Bugün manşetlerden yükseliyor slogan:“Terör bitsin de varsın sonumuz darağacı olsun.”
Ton yüksek, söylem sert, hamaset yerli yerinde. Ancak bu ülkede artık hiç kimse hamasete değil, arşive bakıyor. Siyasetçiler unutabilir ama arşiv unutmaz. Bugün “vatan, millet” diye bağıranların dün hangi süreçlerin ortağı oldukları, kimlerle masaya oturdukları, kime ne söyledikleri hepsi kayıtlarda duruyor.
Örneğin 2015 yılında, çözüm süreci sıcaklığını korurken, MHP’nin önde gelen isimlerinden Semih Yalçın şunu söylüyordu:
“Erdoğan çözüm sürecinin kralıydı, bu dönemde işlenen suçlardan dolayı Yüce Divan’da yargılanmalı.”
Bugün aynı çevrelerin, dün “Yüce Divan” diye hedef gösterdikleri kişiyle yan yana durması, dün söylediklerinin zıttına düşen söylemler üretmesi kimsenin gözünden kaçmıyor.
Dahası var.
Türkiye’nin yakın siyasi tarihinde bir konuşma var ki, bugün gelinen noktayla yan yana koyunca en büyük çelişkiyi ortaya koyuyor.
Devlet Bahçeli’nin ATV – Siyaset Meydanı programında söylediği o sözler:
Dört parçalı büyük Kürdistan projesinin ilk adımı Kuzey Irak’ta atıldı. Türkiye, Barzani’nin peşmergelerini kırmızı halıyla karşılayan bir fotoğrafın içine çekildi. Yarın Suriye, ertesi gün İran.

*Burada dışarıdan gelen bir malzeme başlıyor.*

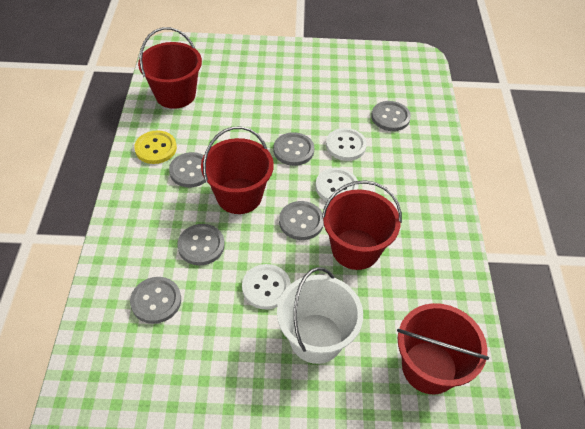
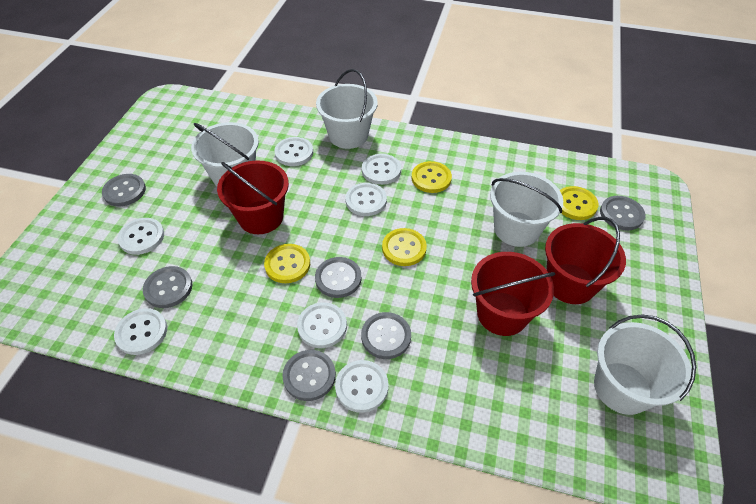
red bucket: 4 -> 3
white bucket: 1 -> 4
white button: 3 -> 7
yellow button: 1 -> 4

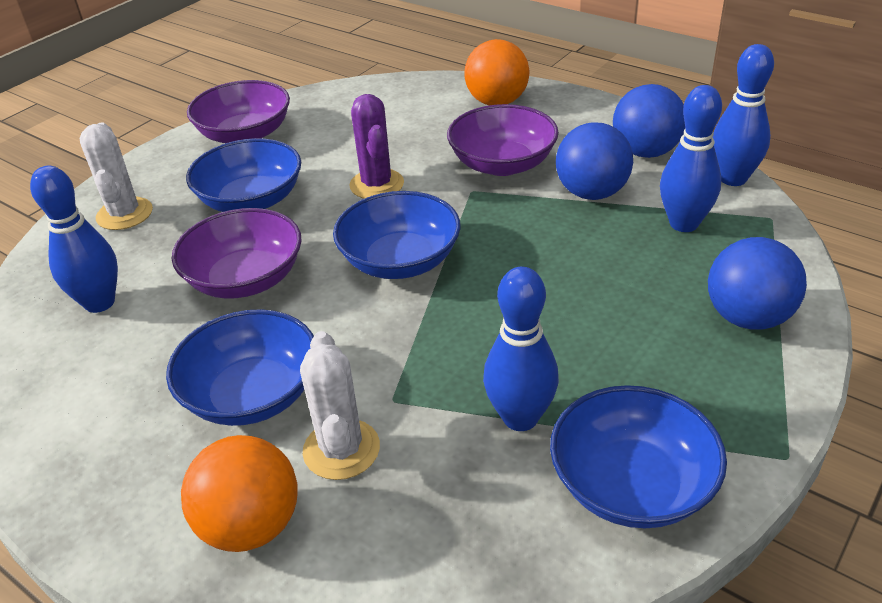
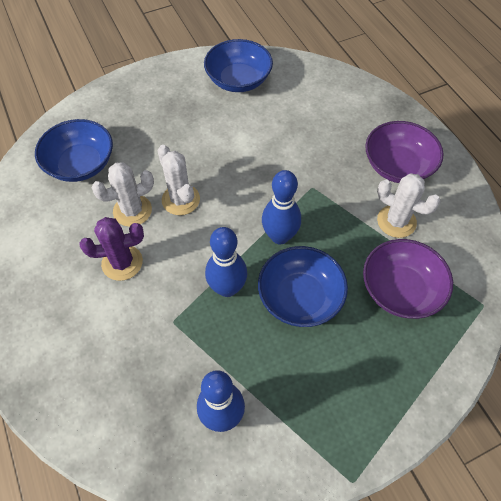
blue ball: 3 -> 0
blue bowl: 4 -> 3
blue bowling pin: 4 -> 3
orange ball: 2 -> 0
purple bowl: 3 -> 2
white cactus: 2 -> 3

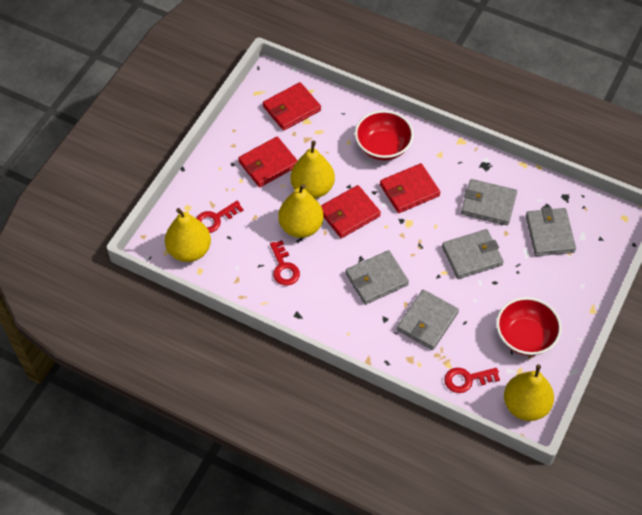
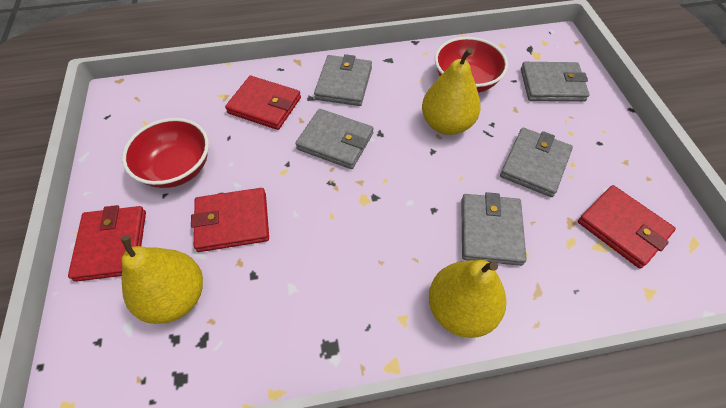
red key: 3 -> 0
yellow pear: 4 -> 3

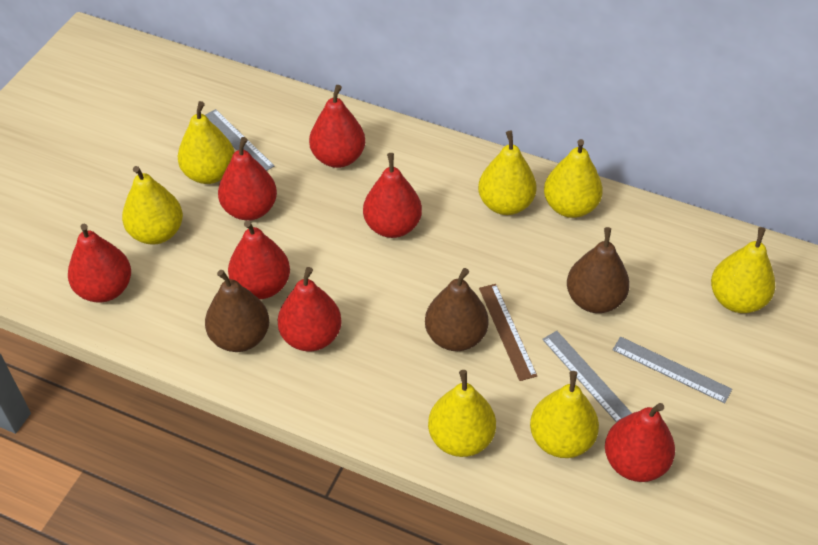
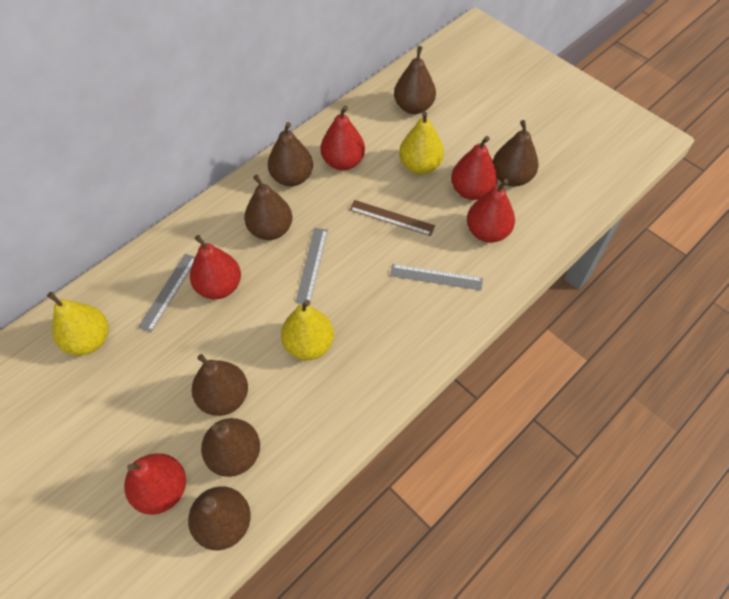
brown pear: 3 -> 7
red pear: 7 -> 5
yellow pear: 7 -> 3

Türkiye ise zaten 27 yıldır bu projenin hayata geçirilmesi için uğraşanların hedefinde.
Kuzey Irak’ta Türkiye’yi de kapsayan Kürdistan haritası çiziliyor.
Başbakan’ın ‘Sivas’ın ötesine geçemiyorsunuz’ sözleri, Sivas Gavur Dağı hattını hafızalara kazıma çabasıdır.
Birisinin hayalini herkesin hafızasına çizmeye çalışan bu anlayış nasıl iyimser karşılanabilir?
Kim kimi aldatıyor?
12 Haziran seçimi kader günüdür.”demişti.
Bu sözleri söyleyen kişi bugün, o gün “BOP eş başkanı” diye hedef aldığı kişiyle ortak siyaset yürütüyor.
Dün kırmızı halı eleştirisi yapanlar, bugün aynı aktörlerle sessizce görüşüyor.
Dün “büyük Kürdistan planı”na karşı çıkıp uyarı üstüne uyarı yapanlar, bugün aynı bölgesel adımların içinde rol alıyor.
Peki ne değişti?
Siyaset ilkeleri mi, yoksa sadece koltuğun rengi mi?
Bu milletin soruları haklı ve nettir:
Madem terörle mücadele bu kadar basitti, neden 40 yıl önce yapılmadı?
Neden 25 yıl önce yapılmadı?
Bebek katili yakalandığında neden yapılmadı?
İdam kararı çıktığında neden uygulanmadı?
Ve o idam dosyası neden Başbakan Yardımcısı olduğunuz dönemde masanızda BEKLETİLDİ?
Bu sorular ortadayken, bugün çıkıp “darağacı” romantizmi yapmak siyasi samimiyetin değil, siyasi makyajın göstergesidir.
Millet, o dosyanın neden rafta beklediğini, kimin terörle mücadelenin kritik dönemeçlerinde nasıl tutum aldığını, dün başka bugün başka konuşanları çok iyi biliyor.
Dün İmralı trafiğine ateş püskürenlerin, bugün aynı trafiği “devlet aklı” diye meşrulaştırması hafızalarda.
Dün Barzani’ye kırmızı halı serilmesini eleştirenlerin, bugün aynı temaslara sessiz kalması hafızalarda.
Dün çözüm sürecinin mimarlarını “hesap verecekler” diye tehdit edenlerin, bugün çözüm sürecinin bütün sorumlularıyla siyasi ortaklık kurması da hafızalarda.
Arşiv bütün bu çelişkileri bir bir kaydetmiş durumda.
Ve her sayfası şunu söylüyor:
Türkiye’de asıl sorun terörden önce, terörün üzerinden siyaset üretip dünle bugün arasında uçurum açanların tutarsızlığıdır.
Bugün sloganlara değil, geçmişle yüzleşmeye ihtiyaç vardır.
Ve yüzleşmeden kaçan hiçbir siyasi aktör, ne terörle mücadelede ne de memleketin geleceğinde gerçek bir güven inşa edemez.